Now, before the Supreme Court, both the class representatives and the publishers are arguing against the position they took in the district court and the Second Circuit. They now assert that the Section 411(a) litigation limitation is not jurisdictional but can be waived. Because of the lack of advocacy in support of the Second Circuit’s holding, the Supreme Court invited amicus participation. The brief by court-appointed amicus curiae is set out here and provides a good background of both the Reed Elsevier litigation together with the history of the registration requirement.
As observed correctly by the court-appointed amicus, the overwhelming judicial view of the registration requirement is that it is jurisdictional and, as such, non-waivable. Indeed, the obligation to register in order to sue for infringement was contained in every copyright act since the founding of the country. Against this statutory and case background, it is hard to see how the Reed Elsevier parties are going to be successful in overturning some two hundred years of jurisprudence.

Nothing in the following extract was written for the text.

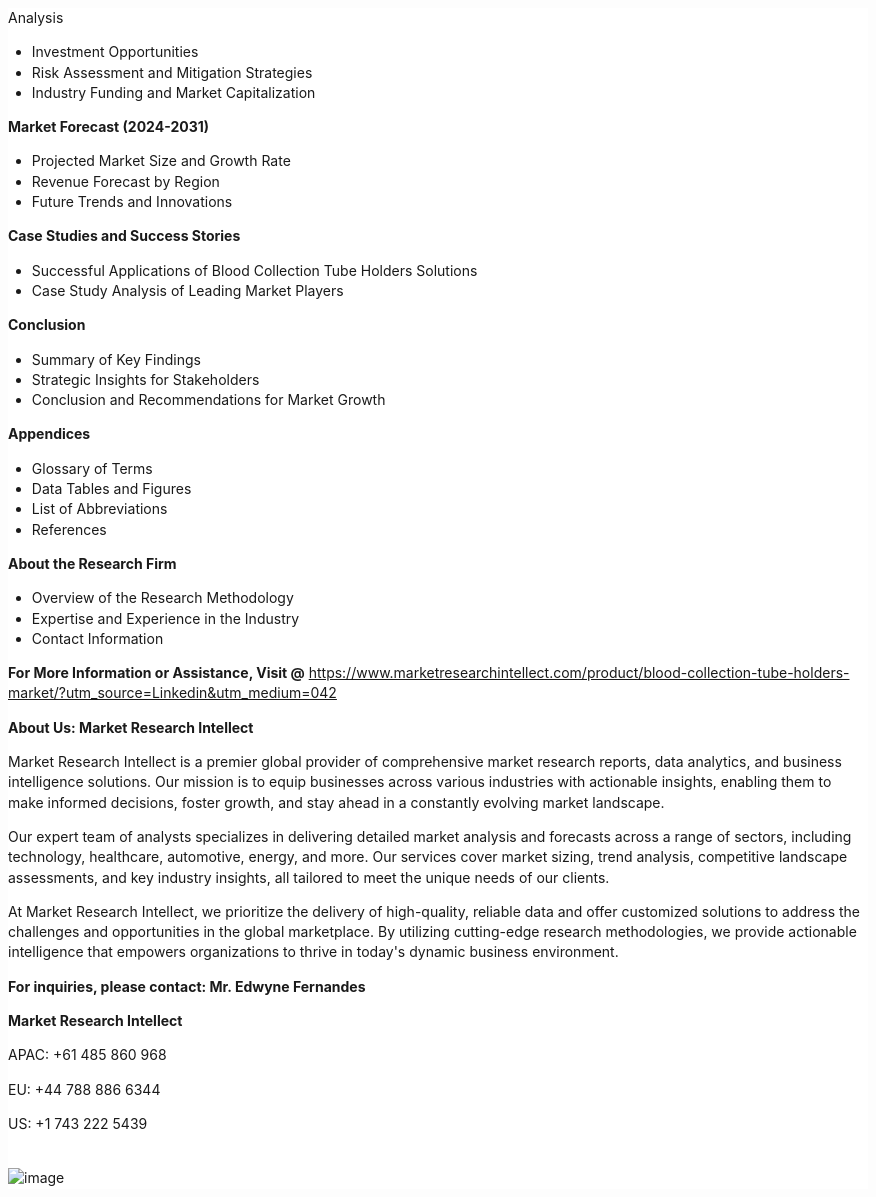 Analysis</strong></p><ul><li>Investment Opportunities</li><li>Risk Assessment and Mitigation Strategies</li><li>Industry Funding and Market Capitalization</li></ul><p><strong>Market Forecast (2024-2031)</strong></p><ul><li>Projected Market Size and Growth Rate</li><li>Revenue Forecast by Region</li><li>Future Trends and Innovations</li></ul><p><strong>Case Studies and Success Stories</strong></p><ul><li>Successful Applications of Blood Collection Tube Holders Solutions</li><li>Case Study Analysis of Leading Market Players</li></ul><p><strong>Conclusion</strong></p><ul><li>Summary of Key Findings</li><li>Strategic Insights for Stakeholders</li><li>Conclusion and Recommendations for Market Growth</li></ul><p><strong>Appendices</strong></p><ul><li>Glossary of Terms</li><li>Data Tables and Figures</li><li>List of Abbreviations</li><li>References</li></ul><p><strong>About the Research Firm</strong></p><ul><li>Overview of the Research Methodology</li><li>Expertise and Experience in the Industry</li><li>Contact Information</li></ul></div><div class="article-main__content" data-test-id="publishing-text-block"><p><span class="font-[700]"><strong>For More Information or Assistance, Visit @</strong>&nbsp;<a href="https://www.marketresearchintellect.com/product/blood-collection-tube-holders-market/?utm_source=Linkedin&utm_medium=042">https://www.marketresearchintellect.com/product/blood-collection-tube-holders-market/?utm_source=Linkedin&utm_medium=042</a></span></p><p><strong>About Us: Market Research Intellect</strong></p><p>Market Research Intellect is a premier global provider of comprehensive market research reports, data analytics, and business intelligence solutions. Our mission is to equip businesses across various industries with actionable insights, enabling them to make informed decisions, foster growth, and stay ahead in a constantly evolving market landscape.</p><p>Our expert team of analysts specializes in delivering detailed market analysis and forecasts across a range of sectors, including technology, healthcare, automotive, energy, and more. Our services cover market sizing, trend analysis, competitive landscape assessments, and key industry insights, all tailored to meet the unique needs of our clients.</p><p>At Market Research Intellect, we prioritize the delivery of high-quality, reliable data and offer customized solutions to address the challenges and opportunities in the global marketplace. By utilizing cutting-edge research methodologies, we provide actionable intelligence that empowers organizations to thrive in today's dynamic business environment.</p><p><strong>For inquiries, please contact: Mr. Edwyne Fernandes</strong></p><p><strong>Market Research Intellect</strong></p><p>APAC: +61 485 860 968</p><p>EU: +44 788 886 6344</p><p>US: +1 743 222 5439</p></div><div class="article-main__content" data-test-id="publishing-text-block">&nbsp;</div>
![image](https://github.com/user-attachments/assets/f442c288-a7e4-4287-ae1a-989ac9941ea7)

But consider what all of this may mean to the ongoing Google book settlement. Two weeks ago the parties in that case agreed to go back to the drawing board and renegotiate over the numerous issues that the public and the DOJ criticized. It appears that the issue of unregistered work should be right at the top of the redo list. If the Supreme Court upholds the Second Circuit and affirms that Section 411(a) establishes a non-waivable jurisdictional requirement, then how will it be possible for the Google parties to craft a settlement that includes nonregistered works? And if nonregistered works cannot be the subject of the Google settlement until these works pass into the public domain, any resulting settlement with Google will not be as beneficial to the extent a rather large subset of writings are not covered. In this circumstance, Google will not receive the settlement benefit it was hoping for as to all of the books it has copied, and hopes to copy in the future. Further, the desire to digitalize will not be as strong given the potential liability for nonpermitted copying.
Since we are now in the midst of the college football season and it is common to rate weekend games, I’m willing to rate the likely outcome of the Reed Elsevier case and its effect on the Google book resolution. I’m thinking that Section 411(a) will be upheld by two touchdowns and that the Reed Elsevier class settlement cannot include nonregistered works. I’m further thinking that the Google parties will view the Reed Elsevier case as providing a difficult challenge to a settlement modification. The big question is whether Google will still be willing to pay $125 million for a much smaller piece of the game.